■ **TO-DO ITEM**
Tally the lines of the material that carry the word "input". Give no more than the number.

■ **RECORDS SUPPLIED**
============================================================
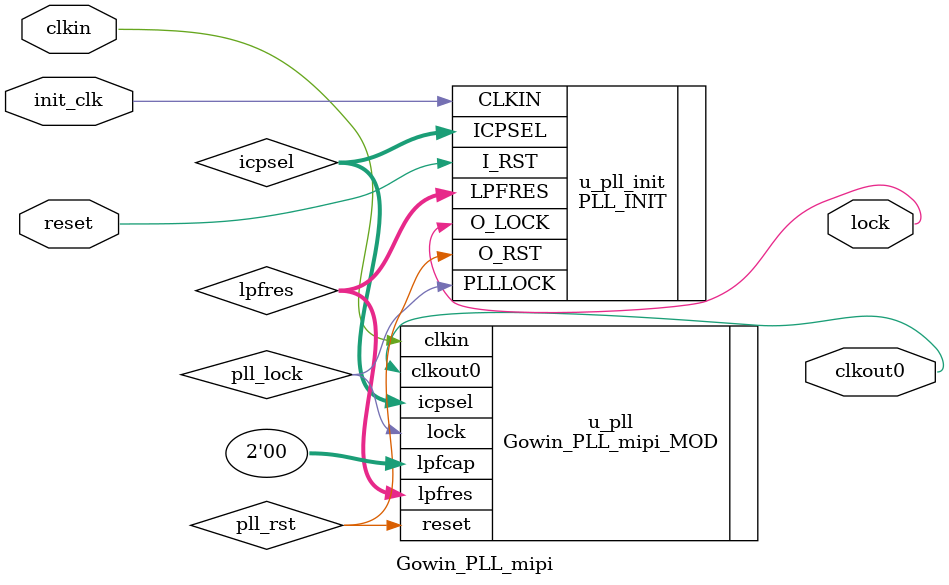
<source format=v>
module Gowin_PLL_mipi(
    clkin,
    clkout0,
    init_clk,
    lock,
    reset
);


input clkin;
input init_clk;
output clkout0;
output lock;
input reset;
wire [5:0] icpsel;
wire [2:0] lpfres;
wire pll_lock;
wire pll_rst;


    Gowin_PLL_mipi_MOD u_pll(
        .clkout0(clkout0),
        .lock(pll_lock),
        .clkin(clkin),
        .reset(pll_rst),
        .icpsel(icpsel),
        .lpfres(lpfres),
        .lpfcap(2'b00)
    );


    PLL_INIT u_pll_init(
        .CLKIN(init_clk),
        .I_RST(reset),
        .O_RST(pll_rst),
        .PLLLOCK(pll_lock),
        .O_LOCK(lock),
        .ICPSEL(icpsel),
        .LPFRES(lpfres)
    );
    defparam u_pll_init.CLK_PERIOD = 20;
    defparam u_pll_init.MULTI_FAC = 51;


endmodule

</source>
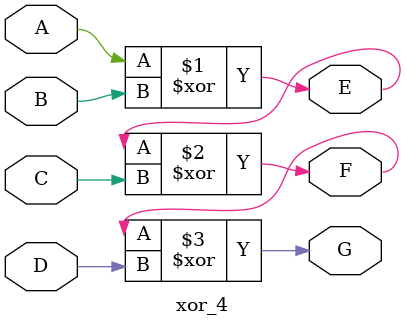
<source format=v>
`timescale 1ns / 1ps

module xor_4(output E, F, G, input A, B, C, D);
    assign E = A^B;
    assign F = E^C;
    assign G = F^D;
endmodule


</source>
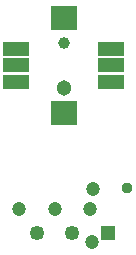
<source format=gbr>
%TF.GenerationSoftware,Altium Limited,Altium Designer,23.1.1 (15)*%
G04 Layer_Color=8388736*
%FSLAX45Y45*%
%MOMM*%
%TF.SameCoordinates,DA8359DC-2A2D-43C9-82BD-A03897F034EF*%
%TF.FilePolarity,Negative*%
%TF.FileFunction,Soldermask,Top*%
%TF.Part,Single*%
G01*
G75*
%TA.AperFunction,SMDPad,CuDef*%
%ADD20R,2.20320X1.20320*%
%ADD21R,2.20320X2.00320*%
%TA.AperFunction,ComponentPad*%
%ADD22R,1.20240X1.20240*%
%ADD23C,0.95240*%
%ADD24C,1.20240*%
%ADD25C,1.25240*%
%ADD26C,1.00320*%
%ADD27C,1.30320*%
%TA.AperFunction,ViaPad*%
%ADD28C,1.20320*%
D20*
X362001Y1676400D02*
D03*
Y1818899D02*
D03*
Y1533901D02*
D03*
X1161999D02*
D03*
Y1676400D02*
D03*
Y1816359D02*
D03*
D21*
X762000Y2081398D02*
D03*
Y1271402D02*
D03*
D22*
X1135802Y257200D02*
D03*
D23*
X1300800Y637200D02*
D03*
D24*
X985799Y457200D02*
D03*
X685800D02*
D03*
X385801D02*
D03*
D25*
X835802Y257200D02*
D03*
X535798D02*
D03*
D26*
X762000Y1866402D02*
D03*
D27*
Y1486398D02*
D03*
D28*
X1005840Y182880D02*
D03*
X1008380Y629488D02*
D03*
%TF.MD5,64c9f0d6d904287efff10533f85c79cc*%
M02*

</source>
============================================================
■ **REPLY**
4